Indeed, we did adjust. In cases where multiple arms of treatment were reported versus the same control, a pooled estimate of the treatment arms was calculated using the inverse variance approach and then compared to the single control to produce an SMD estimate and 95% CIs.

c) What was the minimum group size to allow subgroup analyses?

We did not specify a minimum group size for meta-analysis. Instead we presented all available data. The goal of subgroup analyses in meta-analysis is to present all available data relevant to the strata even if just 1 experiment, thus a minimum subgroup size is not as relevant. Now that we have integrated sample sizes into our figures more clearly, readers can perhaps make their own judgments.

11) The authors should report group sizes of all subgroups (also in figures; e.g. Figure 3), and take group size into account when interpreting the results.

We converted Figure 3 to forest plots and have included the subgroup sizes.

12) The authors should report heterogeneity statistics (for example I²), and take these results into account when interpreting the data.

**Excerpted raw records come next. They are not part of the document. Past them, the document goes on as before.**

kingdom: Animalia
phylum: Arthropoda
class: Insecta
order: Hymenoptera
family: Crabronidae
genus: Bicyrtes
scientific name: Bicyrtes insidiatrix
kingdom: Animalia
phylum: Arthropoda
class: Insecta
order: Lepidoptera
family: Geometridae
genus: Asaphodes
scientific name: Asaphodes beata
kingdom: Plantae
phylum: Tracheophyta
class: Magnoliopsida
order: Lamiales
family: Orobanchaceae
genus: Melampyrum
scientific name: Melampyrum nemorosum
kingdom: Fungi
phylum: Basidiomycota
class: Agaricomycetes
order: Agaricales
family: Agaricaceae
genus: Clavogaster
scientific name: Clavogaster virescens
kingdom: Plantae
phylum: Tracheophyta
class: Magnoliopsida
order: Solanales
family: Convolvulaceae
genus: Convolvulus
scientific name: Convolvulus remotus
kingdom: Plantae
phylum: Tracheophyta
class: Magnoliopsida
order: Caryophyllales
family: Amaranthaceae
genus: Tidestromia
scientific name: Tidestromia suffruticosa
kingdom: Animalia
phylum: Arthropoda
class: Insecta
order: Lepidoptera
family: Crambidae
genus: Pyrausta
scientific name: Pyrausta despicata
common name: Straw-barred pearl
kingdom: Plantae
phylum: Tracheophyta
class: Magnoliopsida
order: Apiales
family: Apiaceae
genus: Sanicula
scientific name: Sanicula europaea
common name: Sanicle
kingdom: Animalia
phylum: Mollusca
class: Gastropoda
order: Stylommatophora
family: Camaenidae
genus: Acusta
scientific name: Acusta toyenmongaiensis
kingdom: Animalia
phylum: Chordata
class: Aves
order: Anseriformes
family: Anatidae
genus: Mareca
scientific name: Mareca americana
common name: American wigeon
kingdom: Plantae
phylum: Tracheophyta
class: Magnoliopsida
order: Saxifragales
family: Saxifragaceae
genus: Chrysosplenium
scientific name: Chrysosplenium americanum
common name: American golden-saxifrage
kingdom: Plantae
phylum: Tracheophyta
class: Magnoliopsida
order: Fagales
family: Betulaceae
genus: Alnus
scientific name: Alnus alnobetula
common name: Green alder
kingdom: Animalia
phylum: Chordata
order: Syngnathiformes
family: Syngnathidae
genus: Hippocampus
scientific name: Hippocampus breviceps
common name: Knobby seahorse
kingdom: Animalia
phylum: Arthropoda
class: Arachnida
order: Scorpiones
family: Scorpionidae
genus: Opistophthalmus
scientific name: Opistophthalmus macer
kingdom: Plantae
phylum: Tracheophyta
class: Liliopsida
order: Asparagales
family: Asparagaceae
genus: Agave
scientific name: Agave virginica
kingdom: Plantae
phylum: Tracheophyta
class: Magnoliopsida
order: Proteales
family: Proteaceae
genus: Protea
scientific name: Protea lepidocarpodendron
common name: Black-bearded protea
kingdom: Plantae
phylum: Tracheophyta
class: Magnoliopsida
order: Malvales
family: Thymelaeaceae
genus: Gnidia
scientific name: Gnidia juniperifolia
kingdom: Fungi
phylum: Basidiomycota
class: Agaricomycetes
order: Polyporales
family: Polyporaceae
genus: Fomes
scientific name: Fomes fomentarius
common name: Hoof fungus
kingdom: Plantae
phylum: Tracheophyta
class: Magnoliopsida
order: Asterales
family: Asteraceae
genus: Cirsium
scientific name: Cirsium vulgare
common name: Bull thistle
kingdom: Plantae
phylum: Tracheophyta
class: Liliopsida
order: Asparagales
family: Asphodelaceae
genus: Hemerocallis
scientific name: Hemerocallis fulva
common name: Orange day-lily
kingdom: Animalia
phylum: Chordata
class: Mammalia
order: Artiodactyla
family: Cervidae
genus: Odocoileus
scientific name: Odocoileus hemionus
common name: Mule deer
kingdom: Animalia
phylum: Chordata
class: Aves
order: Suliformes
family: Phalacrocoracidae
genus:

The primary purpose of our paper was to evaluate potential sources of methodological and pre-clinical heterogeneity through pre-specified items of internal, external, and construct validity. We now report I² statistics but we must note that we (and others – e.g. Paul SR, Donner A., Small sample performance of tests of homogeneity of odds ratios in k 2×2 tables., Stat Med 1992; 11: 159-65; Hardy RJ, Thompson SG., Detecting and describing heterogeneity in meta-analysis., Stat Med 1998; 17: 841-56) are somewhat skeptical about the value of heterogeneity statistics due to their extreme sensitivity in the presence of a small number of studies. As the referees will see, heterogeneity statistics, as expected, within each malignancy was generally high (see Figure 2–source data 1B), with some notable exceptions (e.g. high-grade glioma, prostate cancer). By design, our study sheds light on possible sources of methodological heterogeneity (i.e. Figure 3) and we have incorporated such observations in our interpretation and conclusions.